À côté des nombreuses possibilités de soins et d’encadrement, le centre propose également un atelier de créativité, totalement gratuit et ouvert à tout le monde. «Cela aide vraiment les gens. La précarité et les problèmes de santé mentale mènent à l’isolement social. Cet atelier permet de recréer du lien, d’avoir un rythme de vie,…»

Comment compter pour soi-même si on ne compte plus pour les autres?


C’est ensuite Christine Mahy, Secrétaire générale du Réseau Wallon de Lutte contre la Pauvreté, qui a évoqué la thématique de la santé mentale devant une soixantaine de participants impliqués et attentifs. Insistant sur le lien bien réel entre pauvreté et problèmes de santé mentale. «Des gens se battent tous les jours pour aller le mieux possible malgré les richesses dont ils ne disposent pas: de la considération, un travail, une famille, de l’argent, une qualité de logement, des relations sociales, de la mobilité. Cela prend énormément d’énergie. Quand on doit plonger chaque jour de plus en plus dans ses ressources, on épuise son moral, son physique, sa confiance en soi. À un moment donné, cela mange les ressources morales et mentales de la personne. On soigne la dépression comme une maladie, mais la condition sociale pèse lourdement sur cet état dépressif.»

□ □ □ □ □ □ □

▶ **OBJECTIF DE L'EXERCICE**
Selon le passage sur la pauvreté et la santé mentale, devant combien de participants Christine Mahy a-t-elle évoqué la thématique de la santé mentale ?

□ □ □ □ □ □ □

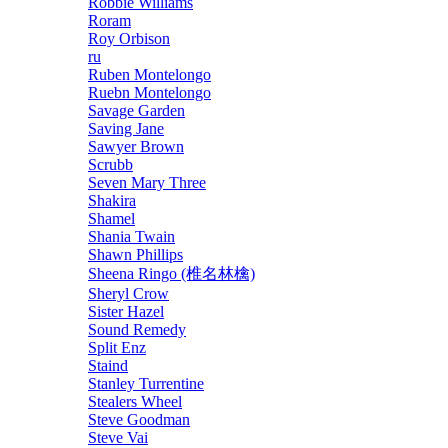
Robbie Williams
Roram
Roy Orbison
ru
Ruben Montelongo
Ruebn Montelongo
Savage Garden
Saving Jane
Sawyer Brown
Scrubb
Seven Mary Three
Shakira
Shamel
Shania Twain
Shawn Phillips
Sheena Ringo (椎名林檎)
Sheryl Crow
Sister Hazel
Sound Remedy
Split Enz
Staind
Stanley Turrentine
Stealers Wheel
Steve Goodman
Steve Vai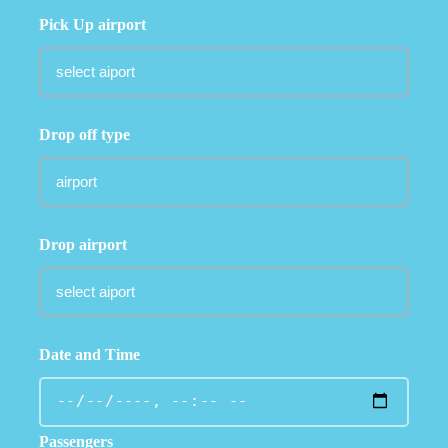
Pick Up airport
Drop off type
Drop airport
Date and Time
Passengers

□ □ □ □ □ □ □

▶ **RÉSULTAT OBTENU**
Devant une soixantaine de participants.